## Consegna
Cita parola per parola, dall'intervista sulla traduzione, tutto il tratto che va da "SS: Tu hai una" giù fino a "di type designer?" compreso.

## Brano fornito
--*--

SS: Cominciamo parlando di traduzione. So che è un tema che ti interessa molto, e può essere usato anche come metafora per la progettazione grafica. Umberto Eco scrive che la traduzione può essere considerata come una forma di negoziazione con il testo, nella quale si deve cercare di dare qualcosa in cambio di ciò che viene perso da una lingua all’altra. Qual’è la tua opinione, sei d’accordo con questa idea?

PB: In genere tendo a essere d’accordo con Umberto Eco… (ride). La traduzione tra diversi linguaggi è estremamente interessante, ma ci sono limiti alla possibilità di applicarla alla progettazione grafica. È difficile parlare di traduzione quando ci si sposta da un medium a un altro: inevitabilmente c’è una certa perdita di dati. È usata spesso come metafora per spiegare agli studenti in che cosa consistono il graphic design e la tipografia: una specie di simulazione, nella quale si cerca di tradurre tutto in termini grafici. Diventa frustrante se si cerca di ottenere una corrispondenza uno-a-uno. Alla fine si tratta di interpretare ed adattare alla forma più appropriata. Quando si adatta un libro per un film, il risultato è sempre deludente, perché il medium non offre le stesse possibilità. Si devono accettare le limitazioni del medium. Sto affrontando lo stesso problema in questo momento, cercando di trovare un modo di rappresentare la danza in forma stampata. Le limitazioni del mezzo stampato sono così rigide se le si confronta alle sensazioni vive della danza. È necessario osservare le caratteristiche di un medium e dell’altro, e vedere quali cambiamenti sono necessari per far sì che la cosa funzioni.

SS: Tu hai una lingua madre, lo slovacco, una lingua con cui lavori, l’inglese, e quella del paese in cui vivi, l’olandese. Questo ha in qualche modo influenzato il tuo lavoro di type designer?

PB: Credo di si. Chi ha esperienza di vita all’estero può apprezzare veramente l’importanza delle lingue. Non ho mai studiato lingue, non sono un teorico né un linguista e non ne so abbastanza. Tutte le lingue che conosco le ho imparate con l’esperienza pratica, e quindi sono anche limitate dalla mia formazione.
Quando scrivo, tendo a fare mentalmente una traduzione simultanea, il che rende la mia scrittura molto densa e compatta, senza quelle parole che non sopravviverebbero alla traduzione. Allo stesso tempo, mi rendo conto che sono proprio quelle parole intraducibili che rendono un testo molto personale e caratteristico di una lingua specifica.

--*--

## Dati forniti
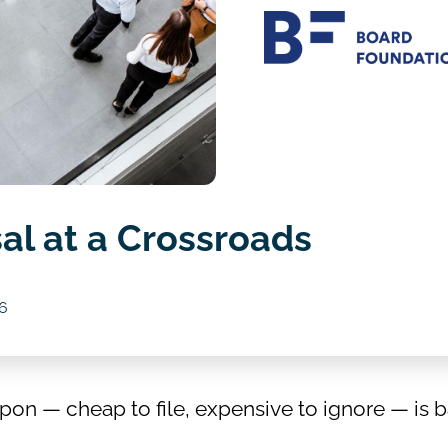
al at a Crossroads
6
n — cheap to file, expensive to ignore — is b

--*--

## Risultato
SS: Tu hai una lingua madre, lo slovacco, una lingua con cui lavori, l’inglese, e quella del paese in cui vivi, l’olandese. Questo ha in qualche modo influenzato il tuo lavoro di type designer?